TRIBUNE

Mettre fin à la pauvreté suppose qu’on s’attaque au changement climatique

10 juillet 2013


World Bank Group President Jim Yong Kim



Au cours des 20 dernières années, le Groupe de la Banque mondiale a aidé les pays du monde entier à arracher 663 millions de personnes à la pauvreté. Dans les 20 prochaines années, nous pensons qu’il sera possible de mettre fin à l’extrême pauvreté. Cet objectif est à portée de la main.

Mais la réduction de la pauvreté et le changement climatique sont liés entre eux. Nous disposons aujourd’hui de nouveaux éléments on ne peut plus probants dont il ressort que même si le changement climatique ne va pas jusqu’à entraîner le réchauffement planétaire de 4 degrés dont il est tant question aujourd’hui, on pourrait néanmoins voir des dizaines d’années de progrès en matière de développement réduites à néant et des dizaines de millions de personnes supplémentaires contraintes à vivre dans la pauvreté.

Si l’on ne fait pas face aux menaces du changement climatique, on ne mettra pas fin à la pauvreté.

C’est pour aider nos pays clients à se parer aux risques d’un réchauffement planétaire que nous avons demandé aux chercheurs de l’Institut de recherche de Potsdam sur les effets du changement climatique et de Climate Analytics d’examiner les incidences du changement climatique dans trois régions tropicales : l’Afrique subsaharienne, l’Asie du Sud et l’Asie du Sud-Est.

À partir de modélisations fondées sur un scénario de réchauffement de 4 degrés, elle confirme à nouveau ce qui est pour nous un tableau déjà familier, caractérisé par des tempêtes d’ampleur extrême, des vagues de chaleur prolongées, des pénuries critiques en matière d’eau et sur le plan alimentaie, sans parler de vastes bouleversements au niveau économique et social. La conjugaison de tous ces éléments engendrera des phénomènes climatiques très prononcés, comme par exemple une élévation significative du niveau des mers et des cyclones intenses, qui provoqueront des dégâts considérables. Cela présage un avenir plein de souffrances.

Mais ce que j’ai trouvé particulièrement alarmant dans ce rapport, ce sont les perspectives qu’il brosse en cas de réchauffement de 2 degrés. Sachant que notre planète s’est déjà réchauffée de 0,8 degré comparé aux niveaux de l’ère préindustrielle, atteindre le seuil de 2 degrés n’est peut-être pas une perspective si lointaine. Sur la base des taux actuels d’émissions de gaz à effet de serre, on pourrait y parvenir durant notre existence — dans peut-être 20 à 30 ans.

Quels effets cette évolution apparemment réduite de la température du globe aurait-elle dans les régions tropicales ? Voici un aperçu des perspectives que laissent entrevoir les scientifiques auteurs de ce rapport.

■ **DONNÉES**
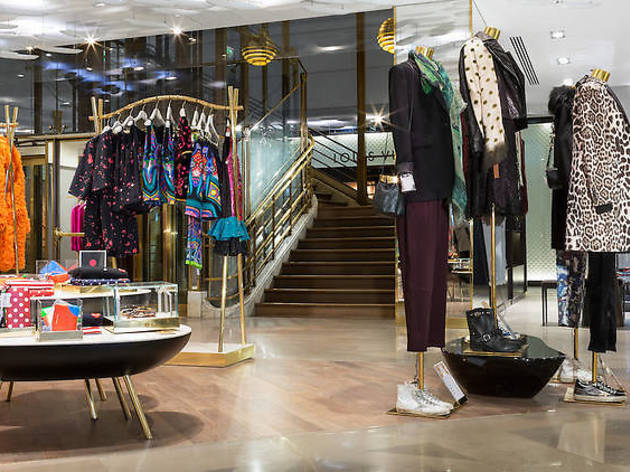
At what (x,y) coordinates should I click in order to perform the action: click on stairs. Please return your answer as a coordinate pair (x, y). This screenshot has width=630, height=472. Looking at the image, I should click on (352, 285), (335, 199).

■ **CONSIGNES**
[a] D'après la tribune sur la pauvreté et le changement climatique, de combien la planète s'est-elle déjà réchauffée par rapport aux niveaux de l'ère préindustrielle ?
[b] Recopiez mot pour mot le passage de la tribune sur la pauvreté et le climat compris entre "À partir de" et "plein de souffrances.", inclus.
[c] Poursuivez la tribune sur la pauvreté et le changement climatique après sa dernière phrase.

■ **RÉPONSES**
[a] De 0,8 degré.

[b]
À partir de modélisations fondées sur un scénario de réchauffement de 4 degrés, elle confirme à nouveau ce qui est pour nous un tableau déjà familier, caractérisé par des tempêtes d’ampleur extrême, des vagues de chaleur prolongées, des pénuries critiques en matière d’eau et sur le plan alimentaie, sans parler de vastes bouleversements au niveau économique et social. La conjugaison de tous ces éléments engendrera des phénomènes climatiques très prononcés, comme par exemple une élévation significative du niveau des mers et des cyclones intenses, qui provoqueront des dégâts considérables. Cela présage un avenir plein de souffrances.

[c]
En Afrique subsaharienne, les pénuries alimentaires deviendront un phénomène plus courant. Sous l’effet des périodes de sécheresse et de canicule, 40 % des terres actuellement consacrées à la production de maïs finiront par devenir impropres à ce type de culture. La hausse des températures pourrait par ailleurs entraîner une perte majeure de savanes herbeuses, menaçant ainsi les moyens d’existence des populations pastorales.

En Asie du Sud, les modifications du régime des pluies aboutiront à ce que certaines régions soient inondées alors que d’autres n’auront pas assez d’eau pour assurer la production d’électricité, l’activité agricole ou l’approvisionnement en eau potable. Des événements tels que les inondations catastrophiques qui ont frappé le Pakistan en 2010, touchant plus de 20 millions de personnes, pourraient devenir une réalité courante. Des sécheresses plus prononcées pourraient quant à elles empêcher la production d’électricité et dévaster les zones de culture, entraînant une perte de revenus pour les agriculteurs et des pénuries alimentaires généralisées.

En Asie du Sud-Est, les agriculteurs, les populations des zones côtières et celles des grands centres urbains seront soumis à des pressions croissantes à mesure que le niveau des mers s’élèvera, que les cyclones tropicaux gagneront en intensité, que les prises de poissons diminueront et que les zones littorales ne bénéficieront plus autant de la protection assurée par les récifs de corail. Beaucoup de ces changements sont déjà en cours, et d’autres se déroulent a présent plus vite que prévu.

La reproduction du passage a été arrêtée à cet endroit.